» Work item: Output every entry exactly, from the first line to the last.

(Structured page parsing data)
•••••

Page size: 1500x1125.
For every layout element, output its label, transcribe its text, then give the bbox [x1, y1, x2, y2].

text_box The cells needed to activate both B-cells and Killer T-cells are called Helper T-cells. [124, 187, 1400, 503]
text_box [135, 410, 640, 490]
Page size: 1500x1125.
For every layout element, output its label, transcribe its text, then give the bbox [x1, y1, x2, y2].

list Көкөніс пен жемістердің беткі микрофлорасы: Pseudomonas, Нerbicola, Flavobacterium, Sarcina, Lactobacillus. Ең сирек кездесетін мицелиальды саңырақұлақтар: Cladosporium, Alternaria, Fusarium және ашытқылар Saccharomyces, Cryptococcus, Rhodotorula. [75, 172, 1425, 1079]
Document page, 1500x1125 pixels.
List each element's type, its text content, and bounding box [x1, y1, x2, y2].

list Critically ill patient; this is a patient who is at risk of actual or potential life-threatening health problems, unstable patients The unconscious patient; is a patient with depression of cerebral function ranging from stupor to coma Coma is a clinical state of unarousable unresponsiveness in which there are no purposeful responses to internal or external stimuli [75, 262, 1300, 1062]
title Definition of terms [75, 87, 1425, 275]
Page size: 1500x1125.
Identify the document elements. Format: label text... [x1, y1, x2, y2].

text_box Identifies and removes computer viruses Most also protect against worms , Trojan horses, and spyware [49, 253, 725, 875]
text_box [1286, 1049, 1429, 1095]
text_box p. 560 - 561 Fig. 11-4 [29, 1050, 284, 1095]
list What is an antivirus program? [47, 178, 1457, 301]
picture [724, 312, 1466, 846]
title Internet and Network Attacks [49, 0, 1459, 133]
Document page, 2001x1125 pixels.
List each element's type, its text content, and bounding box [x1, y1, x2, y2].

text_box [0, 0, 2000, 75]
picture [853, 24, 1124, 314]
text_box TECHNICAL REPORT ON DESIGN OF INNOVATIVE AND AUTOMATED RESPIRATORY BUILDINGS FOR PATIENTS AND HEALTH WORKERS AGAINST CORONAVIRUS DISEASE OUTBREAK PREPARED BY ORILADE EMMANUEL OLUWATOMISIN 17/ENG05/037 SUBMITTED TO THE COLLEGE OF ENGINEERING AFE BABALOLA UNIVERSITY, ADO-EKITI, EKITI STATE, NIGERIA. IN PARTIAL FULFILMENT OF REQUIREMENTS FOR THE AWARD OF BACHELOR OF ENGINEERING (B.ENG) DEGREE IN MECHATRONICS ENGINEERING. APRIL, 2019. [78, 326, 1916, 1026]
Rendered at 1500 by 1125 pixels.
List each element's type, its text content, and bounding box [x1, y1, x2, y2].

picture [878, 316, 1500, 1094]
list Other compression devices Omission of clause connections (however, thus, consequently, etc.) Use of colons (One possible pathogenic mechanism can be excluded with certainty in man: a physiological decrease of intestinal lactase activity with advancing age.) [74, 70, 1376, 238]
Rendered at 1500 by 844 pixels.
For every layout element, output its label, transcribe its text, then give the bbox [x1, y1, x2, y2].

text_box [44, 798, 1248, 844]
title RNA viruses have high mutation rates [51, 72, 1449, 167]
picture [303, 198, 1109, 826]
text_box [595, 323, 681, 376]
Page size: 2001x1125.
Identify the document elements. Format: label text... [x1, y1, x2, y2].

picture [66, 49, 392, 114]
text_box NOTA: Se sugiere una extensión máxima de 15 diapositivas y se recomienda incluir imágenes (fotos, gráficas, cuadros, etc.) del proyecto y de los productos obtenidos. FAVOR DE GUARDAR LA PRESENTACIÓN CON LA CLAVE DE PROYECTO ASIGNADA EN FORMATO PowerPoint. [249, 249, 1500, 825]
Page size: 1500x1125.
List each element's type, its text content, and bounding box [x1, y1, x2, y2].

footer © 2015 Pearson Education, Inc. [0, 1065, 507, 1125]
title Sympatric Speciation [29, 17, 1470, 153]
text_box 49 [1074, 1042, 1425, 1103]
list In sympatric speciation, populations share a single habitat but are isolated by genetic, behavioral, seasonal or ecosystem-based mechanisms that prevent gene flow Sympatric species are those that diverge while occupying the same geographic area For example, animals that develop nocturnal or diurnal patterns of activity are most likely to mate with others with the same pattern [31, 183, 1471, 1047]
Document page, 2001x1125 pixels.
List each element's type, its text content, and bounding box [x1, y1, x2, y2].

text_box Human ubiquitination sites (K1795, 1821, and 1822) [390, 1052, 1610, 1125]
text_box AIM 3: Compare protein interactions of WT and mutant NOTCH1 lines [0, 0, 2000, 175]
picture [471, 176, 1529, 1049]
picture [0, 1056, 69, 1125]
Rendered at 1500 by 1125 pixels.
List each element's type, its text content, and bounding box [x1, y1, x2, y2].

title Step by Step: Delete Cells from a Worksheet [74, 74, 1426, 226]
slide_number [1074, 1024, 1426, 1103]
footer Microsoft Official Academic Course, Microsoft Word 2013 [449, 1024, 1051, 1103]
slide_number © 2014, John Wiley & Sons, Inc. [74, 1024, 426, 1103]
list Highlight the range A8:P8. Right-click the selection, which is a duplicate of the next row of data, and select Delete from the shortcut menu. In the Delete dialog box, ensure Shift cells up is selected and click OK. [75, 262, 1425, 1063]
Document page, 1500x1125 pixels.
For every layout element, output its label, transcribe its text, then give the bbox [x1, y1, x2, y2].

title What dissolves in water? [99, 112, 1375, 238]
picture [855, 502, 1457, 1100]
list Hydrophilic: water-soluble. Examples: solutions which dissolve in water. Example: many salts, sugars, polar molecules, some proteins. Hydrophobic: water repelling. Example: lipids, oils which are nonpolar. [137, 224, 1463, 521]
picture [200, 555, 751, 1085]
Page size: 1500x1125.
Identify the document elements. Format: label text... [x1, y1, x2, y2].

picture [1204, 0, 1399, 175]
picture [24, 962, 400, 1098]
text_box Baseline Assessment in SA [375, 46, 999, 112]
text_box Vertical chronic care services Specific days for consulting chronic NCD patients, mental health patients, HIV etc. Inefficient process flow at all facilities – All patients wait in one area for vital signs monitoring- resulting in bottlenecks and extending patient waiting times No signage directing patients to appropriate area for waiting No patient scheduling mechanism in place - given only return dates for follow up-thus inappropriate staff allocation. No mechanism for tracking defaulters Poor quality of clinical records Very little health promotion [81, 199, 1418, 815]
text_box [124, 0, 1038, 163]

•••••

» Answer box:
Page size: 1500x1125.
For every layout element, output its label, transcribe its text, then give the bbox [x1, y1, x2, y2].

text_box The cells needed to activate both B-cells and Killer T-cells are called Helper T-cells. [124, 187, 1400, 503]
text_box [135, 410, 640, 490]
Page size: 1500x1125.
For every layout element, output its label, transcribe its text, then give the bbox [x1, y1, x2, y2].

list Көкөніс пен жемістердің беткі микрофлорасы: Pseudomonas, Нerbicola, Flavobacterium, Sarcina, Lactobacillus. Ең сирек кездесетін мицелиальды саңырақұлақтар: Cladosporium, Alternaria, Fusarium және ашытқылар Saccharomyces, Cryptococcus, Rhodotorula. [75, 172, 1425, 1079]
Document page, 1500x1125 pixels.
List each element's type, its text content, and bounding box [x1, y1, x2, y2].

list Critically ill patient; this is a patient who is at risk of actual or potential life-threatening health problems, unstable patients The unconscious patient; is a patient with depression of cerebral function ranging from stupor to coma Coma is a clinical state of unarousable unresponsiveness in which there are no purposeful responses to internal or external stimuli [75, 262, 1300, 1062]
title Definition of terms [75, 87, 1425, 275]
Page size: 1500x1125.
Identify the document elements. Format: label text... [x1, y1, x2, y2].

text_box Identifies and removes computer viruses Most also protect against worms , Trojan horses, and spyware [49, 253, 725, 875]
text_box [1286, 1049, 1429, 1095]
text_box p. 560 - 561 Fig. 11-4 [29, 1050, 284, 1095]
list What is an antivirus program? [47, 178, 1457, 301]
picture [724, 312, 1466, 846]
title Internet and Network Attacks [49, 0, 1459, 133]
Document page, 2001x1125 pixels.
List each element's type, its text content, and bounding box [x1, y1, x2, y2].

text_box [0, 0, 2000, 75]
picture [853, 24, 1124, 314]
text_box TECHNICAL REPORT ON DESIGN OF INNOVATIVE AND AUTOMATED RESPIRATORY BUILDINGS FOR PATIENTS AND HEALTH WORKERS AGAINST CORONAVIRUS DISEASE OUTBREAK PREPARED BY ORILADE EMMANUEL OLUWATOMISIN 17/ENG05/037 SUBMITTED TO THE COLLEGE OF ENGINEERING AFE BABALOLA UNIVERSITY, ADO-EKITI, EKITI STATE, NIGERIA. IN PARTIAL FULFILMENT OF REQUIREMENTS FOR THE AWARD OF BACHELOR OF ENGINEERING (B.ENG) DEGREE IN MECHATRONICS ENGINEERING. APRIL, 2019. [78, 326, 1916, 1026]
Rendered at 1500 by 1125 pixels.
List each element's type, its text content, and bounding box [x1, y1, x2, y2].

picture [878, 316, 1500, 1094]
list Other compression devices Omission of clause connections (however, thus, consequently, etc.) Use of colons (One possible pathogenic mechanism can be excluded with certainty in man: a physiological decrease of intestinal lactase activity with advancing age.) [74, 70, 1376, 238]
Rendered at 1500 by 844 pixels.
For every layout element, output its label, transcribe its text, then give the bbox [x1, y1, x2, y2].

text_box [44, 798, 1248, 844]
title RNA viruses have high mutation rates [51, 72, 1449, 167]
picture [303, 198, 1109, 826]
text_box [595, 323, 681, 376]
Page size: 2001x1125.
Identify the document elements. Format: label text... [x1, y1, x2, y2].

picture [66, 49, 392, 114]
text_box NOTA: Se sugiere una extensión máxima de 15 diapositivas y se recomienda incluir imágenes (fotos, gráficas, cuadros, etc.) del proyecto y de los productos obtenidos. FAVOR DE GUARDAR LA PRESENTACIÓN CON LA CLAVE DE PROYECTO ASIGNADA EN FORMATO PowerPoint. [249, 249, 1500, 825]
Page size: 1500x1125.
List each element's type, its text content, and bounding box [x1, y1, x2, y2].

footer © 2015 Pearson Education, Inc. [0, 1065, 507, 1125]
title Sympatric Speciation [29, 17, 1470, 153]
text_box 49 [1074, 1042, 1425, 1103]
list In sympatric speciation, populations share a single habitat but are isolated by genetic, behavioral, seasonal or ecosystem-based mechanisms that prevent gene flow Sympatric species are those that diverge while occupying the same geographic area For example, animals that develop nocturnal or diurnal patterns of activity are most likely to mate with others with the same pattern [31, 183, 1471, 1047]
Document page, 2001x1125 pixels.
List each element's type, its text content, and bounding box [x1, y1, x2, y2].

text_box Human ubiquitination sites (K1795, 1821, and 1822) [390, 1052, 1610, 1125]
text_box AIM 3: Compare protein interactions of WT and mutant NOTCH1 lines [0, 0, 2000, 175]
picture [471, 176, 1529, 1049]
picture [0, 1056, 69, 1125]
Rendered at 1500 by 1125 pixels.
List each element's type, its text content, and bounding box [x1, y1, x2, y2].

title Step by Step: Delete Cells from a Worksheet [74, 74, 1426, 226]
slide_number [1074, 1024, 1426, 1103]
footer Microsoft Official Academic Course, Microsoft Word 2013 [449, 1024, 1051, 1103]
slide_number © 2014, John Wiley & Sons, Inc. [74, 1024, 426, 1103]
list Highlight the range A8:P8. Right-click the selection, which is a duplicate of the next row of data, and select Delete from the shortcut menu. In the Delete dialog box, ensure Shift cells up is selected and click OK. [75, 262, 1425, 1063]
Document page, 1500x1125 pixels.
For every layout element, output its label, transcribe its text, then give the bbox [x1, y1, x2, y2].

title What dissolves in water? [99, 112, 1375, 238]
picture [855, 502, 1457, 1100]
list Hydrophilic: water-soluble. Examples: solutions which dissolve in water. Example: many salts, sugars, polar molecules, some proteins. Hydrophobic: water repelling. Example: lipids, oils which are nonpolar. [137, 224, 1463, 521]
picture [200, 555, 751, 1085]
Page size: 1500x1125.
Identify the document elements. Format: label text... [x1, y1, x2, y2].

picture [1204, 0, 1399, 175]
picture [24, 962, 400, 1098]
text_box Baseline Assessment in SA [375, 46, 999, 112]
text_box Vertical chronic care services Specific days for consulting chronic NCD patients, mental health patients, HIV etc. Inefficient process flow at all facilities – All patients wait in one area for vital signs monitoring- resulting in bottlenecks and extending patient waiting times No signage directing patients to appropriate area for waiting No patient scheduling mechanism in place - given only return dates for follow up-thus inappropriate staff allocation. No mechanism for tracking defaulters Poor quality of clinical records Very little health promotion [81, 199, 1418, 815]
text_box [124, 0, 1038, 163]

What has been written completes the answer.